We need not further discuss here what circumstances might be sufficiently exceptional to permit an appellate court to invoke Code of Civil Procedure section 909. We urge, however, that any receipt of postjudgment evidence and appellate factfinding should be exercised sparingly lest the exception swallow the rule.

1

Subsequent unspecified statutory references are to the Code of Civil Procedure.

2

I also write separately in the opinion issuing today In re Dezi C. (August 19, 2024, S275578) ___ Cal.5th ___ (Dezi C.). My dissenting opinion in Dezi C. explains that I would apply People v. Watson (1956) 46 Cal.2d 818 by adopting the Court of Appeal’s harmless error standard, rather than adopting the majority’s automatic conditional reversal rule for ICWA error. I note there that section 909 continues to be a viable vehicle to deal with the unique circumstances presented there.

3

The majority cites with approval several cases that refused to admit postjudgment material pursuant to section 909. (Maj. opn., ante, at p. 18, citing In re E.C. (2022) 85 Cal.App.5th 123, 135; In re G.H. (2022) 84 Cal.App.5th 15, 32–33; In re Ricky R. (2022) 82 Cal.App.5th 671, 682.) I note that these postjudgment materials, like the materials here, appear to contain contested information from hearsay sources.
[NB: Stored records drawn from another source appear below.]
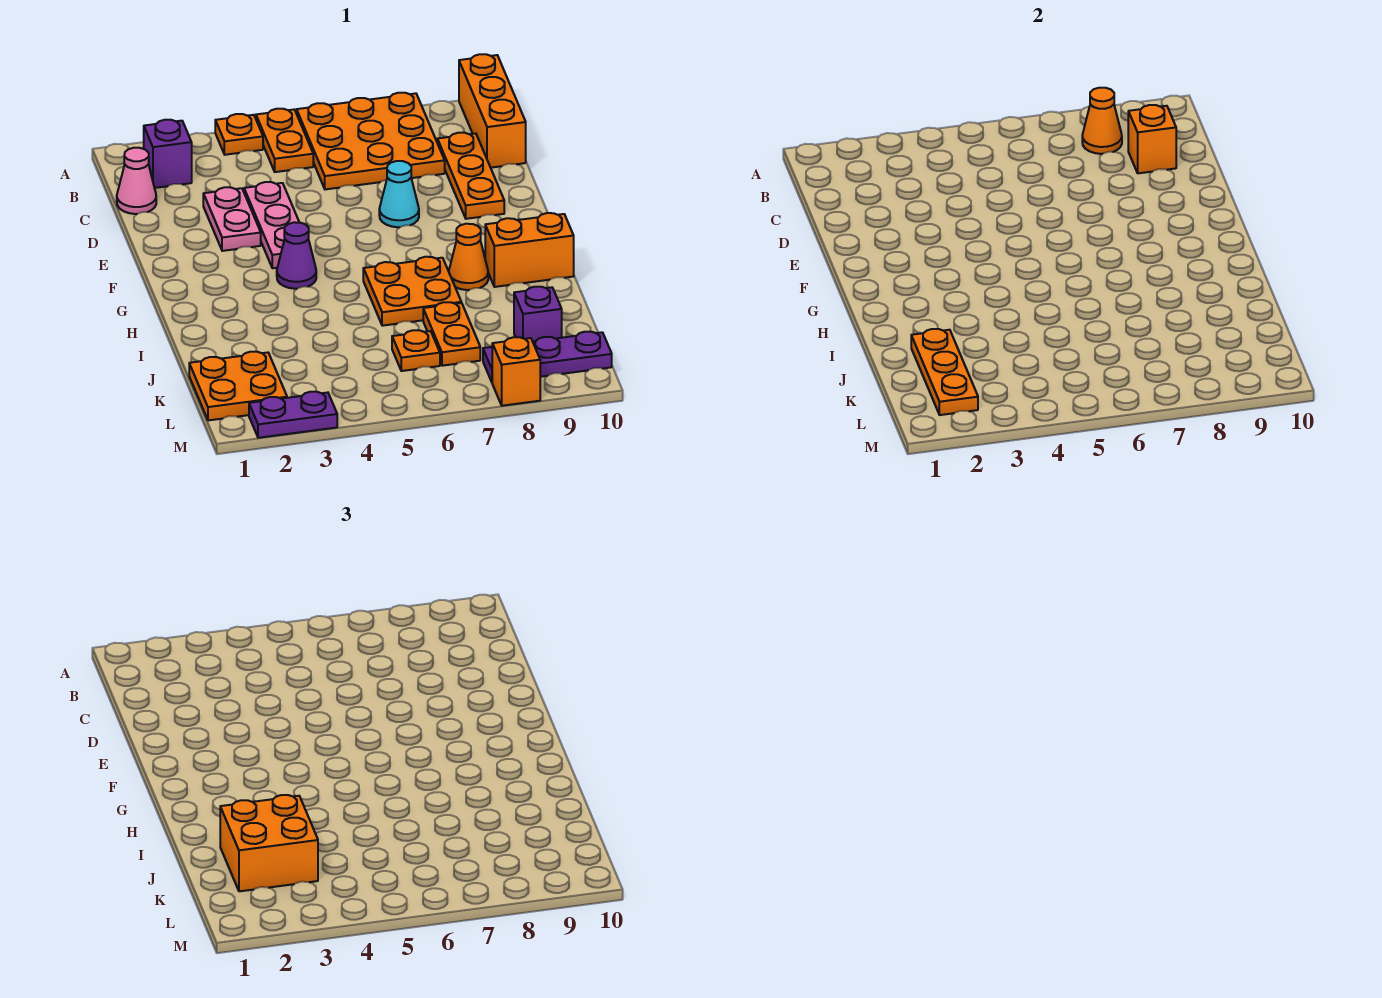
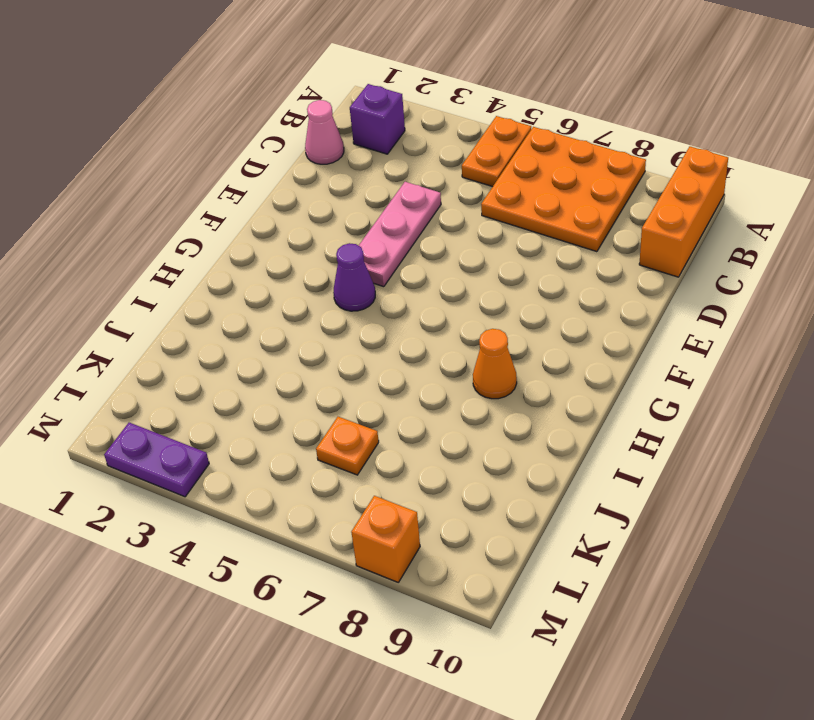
none -> orange plate A4 level 1
none -> orange plate C9:E9 level 1
none -> pink plate D3:E3 level 1

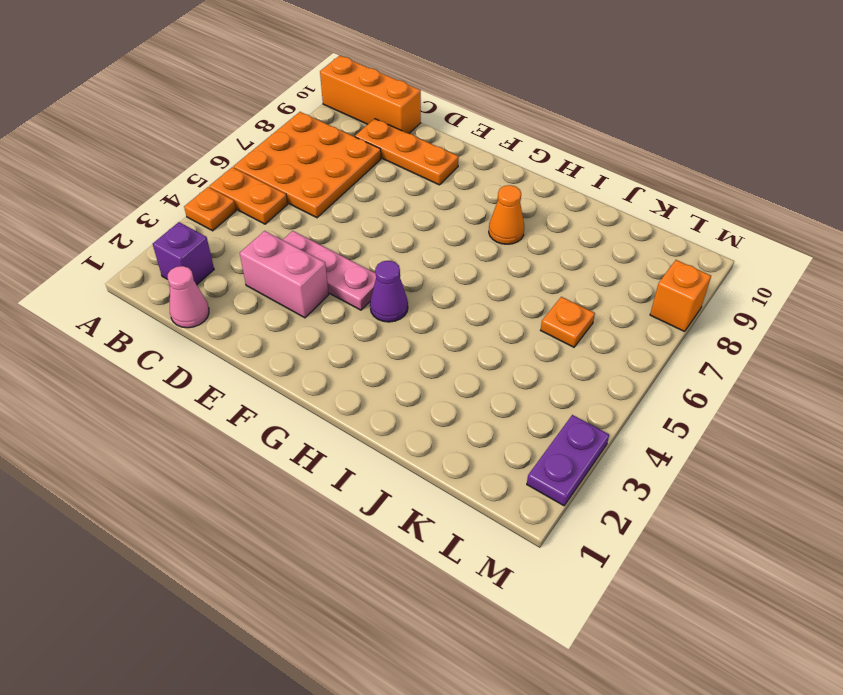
pink brick D3:E3 level 1 -> pink plate D3:E3 level 1
none -> cyan cone E7 level 1
none -> orange plate H6:I7 level 1
none -> orange brick H9:H10 level 1

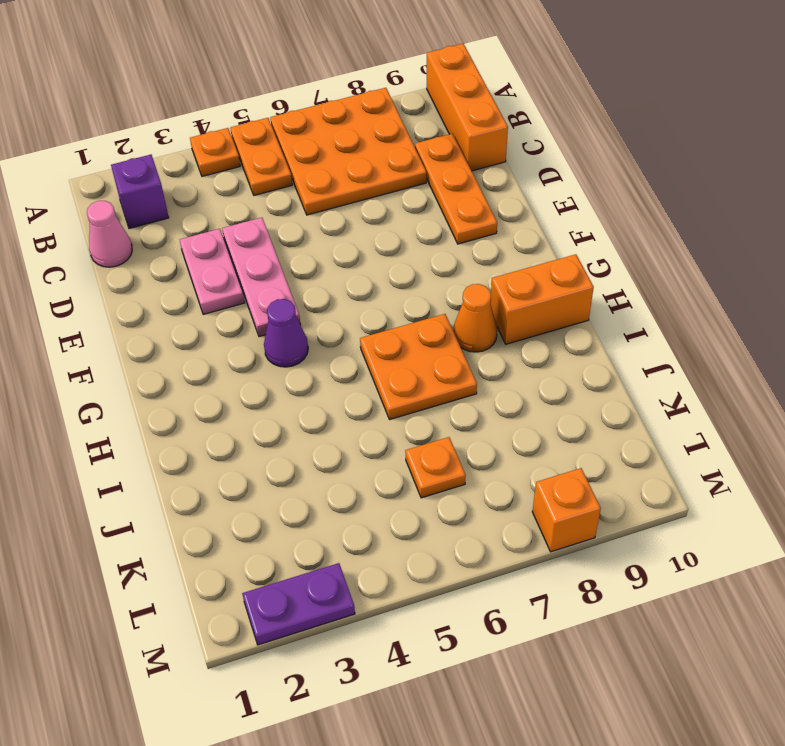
none -> cyan cone E7 level 1
none -> orange plate J7:K7 level 1
none -> orange plate K1:L2 level 1

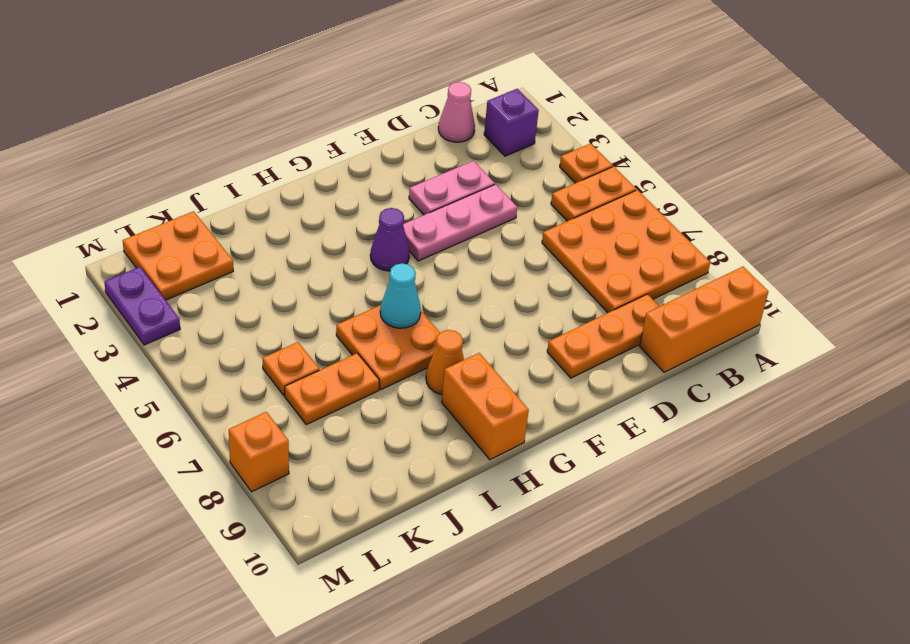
cyan cone H6 level 2 -> cyan cone E7 level 1
none -> purple brick K9 level 1
none -> purple plate L8:L10 level 1
none -> orange cone B8 level 2

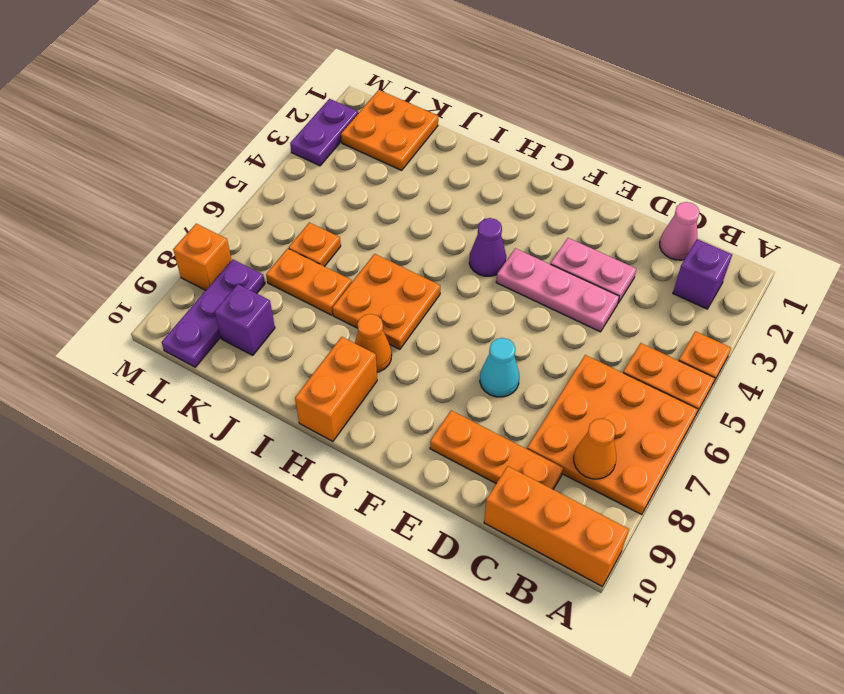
none -> orange brick C9 level 2
none -> orange plate J2:L2 level 2
none -> orange brick J2:K3 level 3

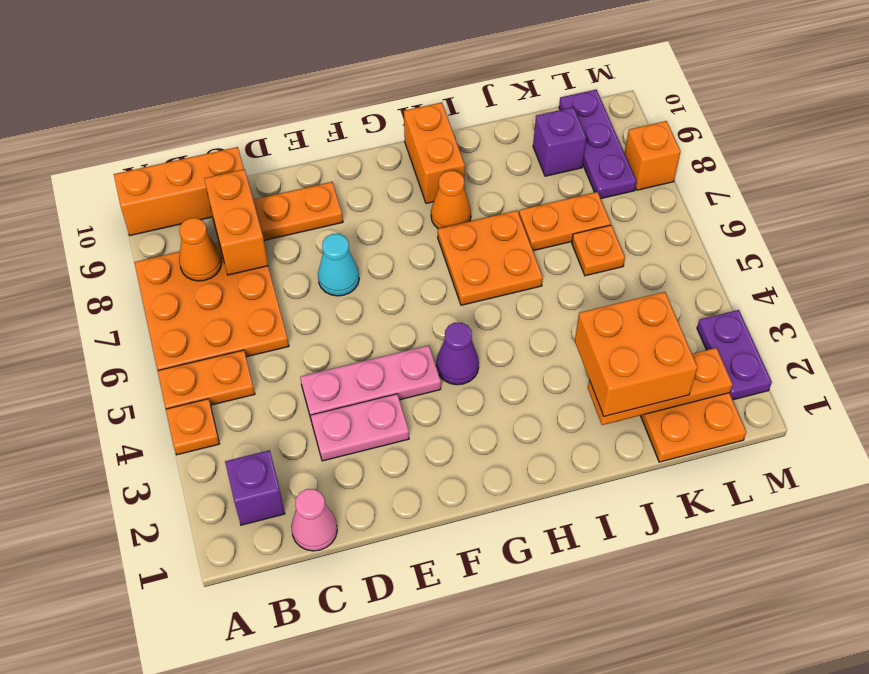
orange brick C8:C9 level 2 -> orange brick C9 level 2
For instance, in Ricky R., the department sought consideration of a declaration stating “that the social worker spoke to maternal grandmother and maternal aunt in June 2022, and both of them reported no Indian ancestry.” (Ricky R., supra, 82 Cal.App.5th at p. 680.) However, that same declaration also reported that the social worker contacted the paternal grandmother and paternal great-grandmother and they reported that paternal great-great-grandparents had stated that “the family was “ ‘ “part Indian,” ’ ” but the paternal grandmother and paternal great-grandmother “could not remember which tribe.” (Ibid.) As the majority correctly concludes, this kind of disputed information does not provide the kind of “ ‘exceptional circumstances’ ” contemplated by section 909. (Zeth S., supra, 31 Cal.4th at p. 405, italics omitted.) The majority also disapproves Allison B., supra, 79 Cal.App.5th at pages 218–220 and A.B., supra, 164 Cal.App.4th at page 843 “to the extent they suggest that an appellate court may routinely consider these questions in the first instance.” (Maj. opn., ante, at p. 22.) I agree that the use of section 909 should not be “ ‘routine[ ]’ ” (Allison B., at p. 219; see A.B., at p. 841), but I do not read the majority as deciding that the specific use of section 909 based on the narrow facts presented in those cases was improper.